ACTIONS TO TAKE >>
(a) Edit the abstract of the transmission-control circuit board text between "A printed circuit board for" and "facing the interface.", inclusive, changing "plated-through hole" to "via".
(b) According to the transmission-control circuit board text, why is an insulating layer placed between the known printed circuit boards and the interface? Answer in one to three sentences.
(c) Answer these questions about the transmission-control circuit board text:
(i) What is the protrusion of the plated-through hole usually called?
(ii) In the abstract, which side of the printed circuit board faces the interface?
(iii) In the abstract, what connects the conductor tracks to each other in an electrically conductive manner?

SELECTED PASSAGE >>
Printed Circuit Board for Transmission Control

Abstract

A printed circuit board for transmission control and for arrangement on an interface is disclosed. The printed circuit board includes an upper side of the printed circuit board and an underside of the printed circuit board. A plurality of spaced-apart conductor tracks arranged at a distance from the upper side of the printed circuit board. The conductor tracks are connected to each other in an electrically conductive manner by way of a first plated-through hole. The first plated-through hole is drilled out on the underside of the printed circuit board in such a way that it is arranged so as to be set back in relation to the underside of the printed circuit board. The printed circuit board is arranged on an interface, the underside of the printed circuit board facing the interface.

Description

TECHNICAL FIELD

The disclosure relates to a printed circuit board used for transmission control.

BACKGROUND

The use of printed circuit boards used for transmission control is known. In the case of the known printed circuit boards, it is provided that they have a plurality of conductor tracks that are spaced apart from one another. The conductor tracks are connected to one another in an electrically conductive manner by a plated-through hole. It is provided that the plated-through hole is made to extend from the upper side of the circuit board to the underside of the circuit board. Due to the manufacturing process, on the upper side and underside of the circuit board the plated-through hole has a protrusion, which is usually also referred to as a residual ring.

If such a printed circuit board were arranged on an interface in a transmission, the printed circuit board would be connected to the interface in an electrically conductive manner due to the protrusion of the plated-through hole on the underside of the circuit board. This is to be avoided. It is therefore known that an insulating layer, which is also known among other things as a thermal interface, is arranged between the printed circuit board and the interface. Electrical insulation between the printed circuit board and the interface can be provided by means of the thermal interface between the underside of the circuit board and the interface.

Data items

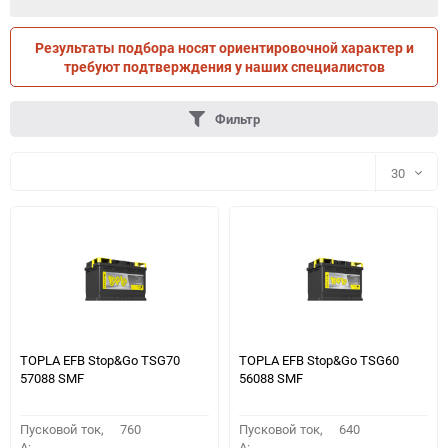
Результаты подбора носят ориентировочной характер и
ПО ПАРАМЕТРАМ
ПО ТРАНСПОРТУ
требуют подтверждения у наших специалистов
Фильтр
30
30
60
90
150
TOPLA EFB Stop&Go TSG70
TOPLA EFB Stop&Go TSG60
57088 SMF
56088 SMF
Пусковой ток,
760
Пусковой ток,
640
A:
A: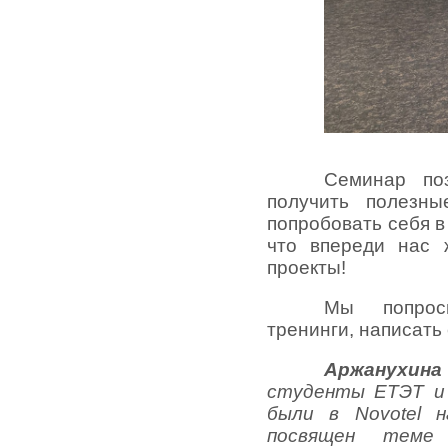
Семинар по
получить полезн
попробовать себя в
что впереди нас 
проекты!
Мы попрос
тренинги, написать
Аржанухина
студенты ЕТЭТ и 
были в Novotel 
посвящен тем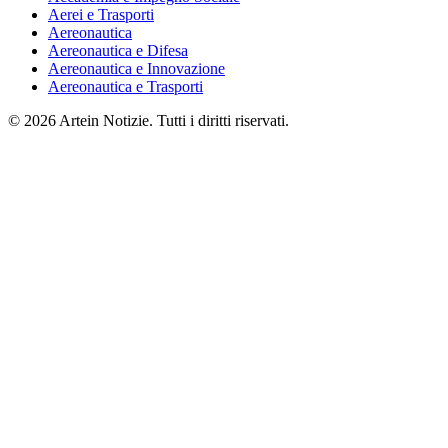
Aerei e Trasporti
Aereonautica
Aereonautica e Difesa
Aereonautica e Innovazione
Aereonautica e Trasporti
© 2026 Artein Notizie. Tutti i diritti riservati.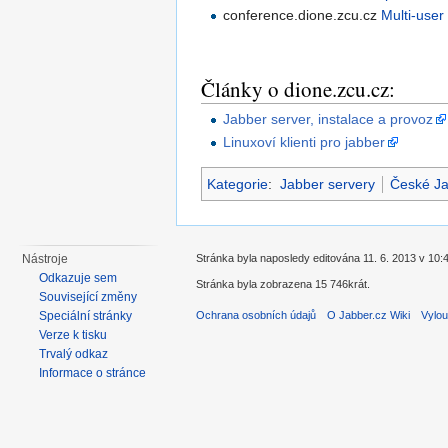
conference.dione.zcu.cz
Multi-user
Články o dione.zcu.cz:
Jabber server, instalace a provoz
Linuxoví klienti pro jabber
Kategorie
:
Jabber servery
České Ja
Nástroje
Stránka byla naposledy editována 11. 6. 2013 v 10:
Odkazuje sem
Stránka byla zobrazena 15 746krát.
Související změny
Ochrana osobních údajů
O Jabber.cz Wiki
Vylou
Speciální stránky
Verze k tisku
Trvalý odkaz
Informace o stránce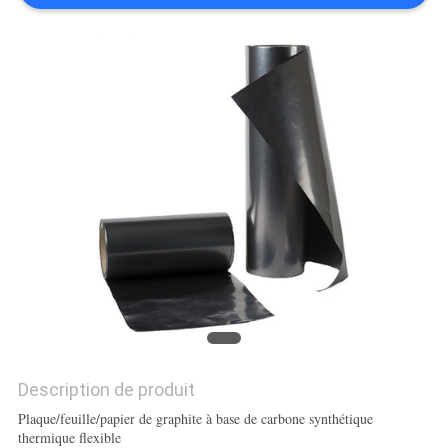
PLAN
DU
SITE
PRIVACY
POLICY
Description de produit
Plaque/feuille/papier de graphite à base de carbone synthétique
thermique flexible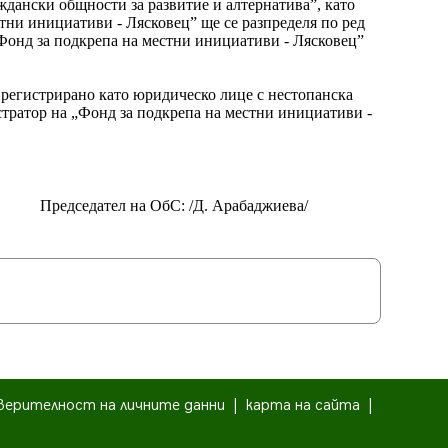
дански общности за развитие и алтернатива”, като
тни инициативи - Лясковец” ще се разпределя по ред
„Фонд за подкрепа на местни инициативи - Лясковец”
 регистрирано като юридическо лице с нестопанска
истратор на „Фонд за подкрепа на местни инициативи -
Председател на ОбС: /Д. Арабаджиева/
верителност на личните данни
|
карта на сайта
|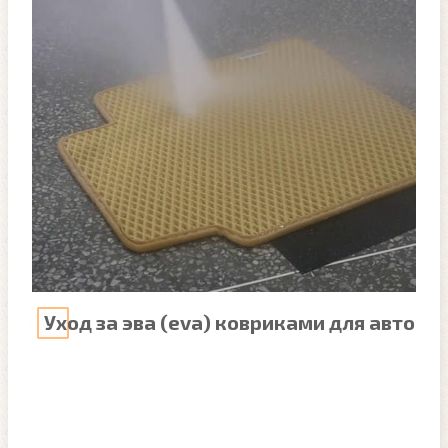
Уход за эва (eva) ковриками для авто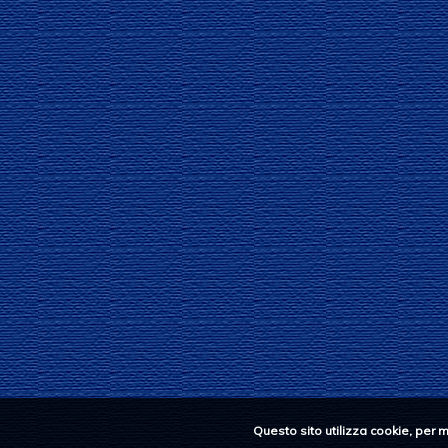
Questo sito utilizza cookie, per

RESPONSES TO THE TASKS >>
(a)
A printed circuit board for transmission control and for arrangement on an interface is disclosed. The printed circuit board includes an upper side of the printed circuit board and an underside of the printed circuit board. A plurality of spaced-apart conductor tracks arranged at a distance from the upper side of the printed circuit board. The conductor tracks are connected to each other in an electrically conductive manner by way of a first via. The first via is drilled out on the underside of the printed circuit board in such a way that it is arranged so as to be set back in relation to the underside of the printed circuit board. The printed circuit board is arranged on an interface, the underside of the printed circuit board facing the interface.

(b) On the underside of the board, the plated-through hole has a protrusion left by the manufacturing process. If the board sat directly on the interface, that protrusion would connect the board to the interface electrically, which is to be avoided. The insulating layer, also called a thermal interface, provides electrical insulation between the board's underside and the interface.

(c)
(i) A residual ring.
(ii) The underside.
(iii) A first plated-through hole.